- _Data block_:
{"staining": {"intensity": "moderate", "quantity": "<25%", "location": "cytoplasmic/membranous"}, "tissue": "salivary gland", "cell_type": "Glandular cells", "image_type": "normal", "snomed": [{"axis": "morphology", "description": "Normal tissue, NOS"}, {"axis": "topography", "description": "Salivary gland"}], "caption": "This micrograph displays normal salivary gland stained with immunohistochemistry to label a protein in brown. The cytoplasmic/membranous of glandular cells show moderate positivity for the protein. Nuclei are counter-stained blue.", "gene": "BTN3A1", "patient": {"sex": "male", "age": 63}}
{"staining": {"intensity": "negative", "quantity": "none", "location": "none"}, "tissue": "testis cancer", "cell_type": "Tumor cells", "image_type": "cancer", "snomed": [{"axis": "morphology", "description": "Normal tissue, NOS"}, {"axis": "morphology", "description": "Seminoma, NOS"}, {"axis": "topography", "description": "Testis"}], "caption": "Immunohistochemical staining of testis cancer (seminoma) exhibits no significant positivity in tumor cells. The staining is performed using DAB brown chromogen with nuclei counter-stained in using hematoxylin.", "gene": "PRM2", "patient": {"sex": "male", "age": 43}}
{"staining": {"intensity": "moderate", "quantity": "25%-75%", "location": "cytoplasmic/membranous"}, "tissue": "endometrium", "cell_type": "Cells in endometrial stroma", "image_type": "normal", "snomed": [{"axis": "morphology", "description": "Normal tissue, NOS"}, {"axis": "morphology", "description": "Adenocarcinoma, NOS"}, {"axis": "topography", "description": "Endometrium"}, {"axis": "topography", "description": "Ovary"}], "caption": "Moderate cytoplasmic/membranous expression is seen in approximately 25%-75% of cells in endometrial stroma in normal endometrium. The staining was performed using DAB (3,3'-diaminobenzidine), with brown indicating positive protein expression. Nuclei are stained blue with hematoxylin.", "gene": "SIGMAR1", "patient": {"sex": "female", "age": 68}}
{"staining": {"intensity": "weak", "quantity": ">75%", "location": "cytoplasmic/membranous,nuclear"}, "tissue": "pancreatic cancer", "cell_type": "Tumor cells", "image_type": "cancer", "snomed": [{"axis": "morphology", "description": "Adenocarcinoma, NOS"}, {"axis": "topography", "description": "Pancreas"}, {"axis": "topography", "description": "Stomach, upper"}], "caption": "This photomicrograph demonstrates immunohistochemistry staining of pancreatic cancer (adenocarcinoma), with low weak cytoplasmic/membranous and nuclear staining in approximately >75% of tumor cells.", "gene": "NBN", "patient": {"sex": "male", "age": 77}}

- _What to produce_:
Restate all of the material above exactly as written.

- _Exercise solution_:
{"staining": {"intensity": "moderate", "quantity": "<25%", "location": "cytoplasmic/membranous"}, "tissue": "salivary gland", "cell_type": "Glandular cells", "image_type": "normal", "snomed": [{"axis": "morphology", "description": "Normal tissue, NOS"}, {"axis": "topography", "description": "Salivary gland"}], "caption": "This micrograph displays normal salivary gland stained with immunohistochemistry to label a protein in brown. The cytoplasmic/membranous of glandular cells show moderate positivity for the protein. Nuclei are counter-stained blue.", "gene": "BTN3A1", "patient": {"sex": "male", "age": 63}}
{"staining": {"intensity": "negative", "quantity": "none", "location": "none"}, "tissue": "testis cancer", "cell_type": "Tumor cells", "image_type": "cancer", "snomed": [{"axis": "morphology", "description": "Normal tissue, NOS"}, {"axis": "morphology", "description": "Seminoma, NOS"}, {"axis": "topography", "description": "Testis"}], "caption": "Immunohistochemical staining of testis cancer (seminoma) exhibits no significant positivity in tumor cells. The staining is performed using DAB brown chromogen with nuclei counter-stained in using hematoxylin.", "gene": "PRM2", "patient": {"sex": "male", "age": 43}}
{"staining": {"intensity": "moderate", "quantity": "25%-75%", "location": "cytoplasmic/membranous"}, "tissue": "endometrium", "cell_type": "Cells in endometrial stroma", "image_type": "normal", "snomed": [{"axis": "morphology", "description": "Normal tissue, NOS"}, {"axis": "morphology", "description": "Adenocarcinoma, NOS"}, {"axis": "topography", "description": "Endometrium"}, {"axis": "topography", "description": "Ovary"}], "caption": "Moderate cytoplasmic/membranous expression is seen in approximately 25%-75% of cells in endometrial stroma in normal endometrium. The staining was performed using DAB (3,3'-diaminobenzidine), with brown indicating positive protein expression. Nuclei are stained blue with hematoxylin.", "gene": "SIGMAR1", "patient": {"sex": "female", "age": 68}}
{"staining": {"intensity": "weak", "quantity": ">75%", "location": "cytoplasmic/membranous,nuclear"}, "tissue": "pancreatic cancer", "cell_type": "Tumor cells", "image_type": "cancer", "snomed": [{"axis": "morphology", "description": "Adenocarcinoma, NOS"}, {"axis": "topography", "description": "Pancreas"}, {"axis": "topography", "description": "Stomach, upper"}], "caption": "This photomicrograph demonstrates immunohistochemistry staining of pancreatic cancer (adenocarcinoma), with low weak cytoplasmic/membranous and nuclear staining in approximately >75% of tumor cells.", "gene": "NBN", "patient": {"sex": "male", "age": 77}}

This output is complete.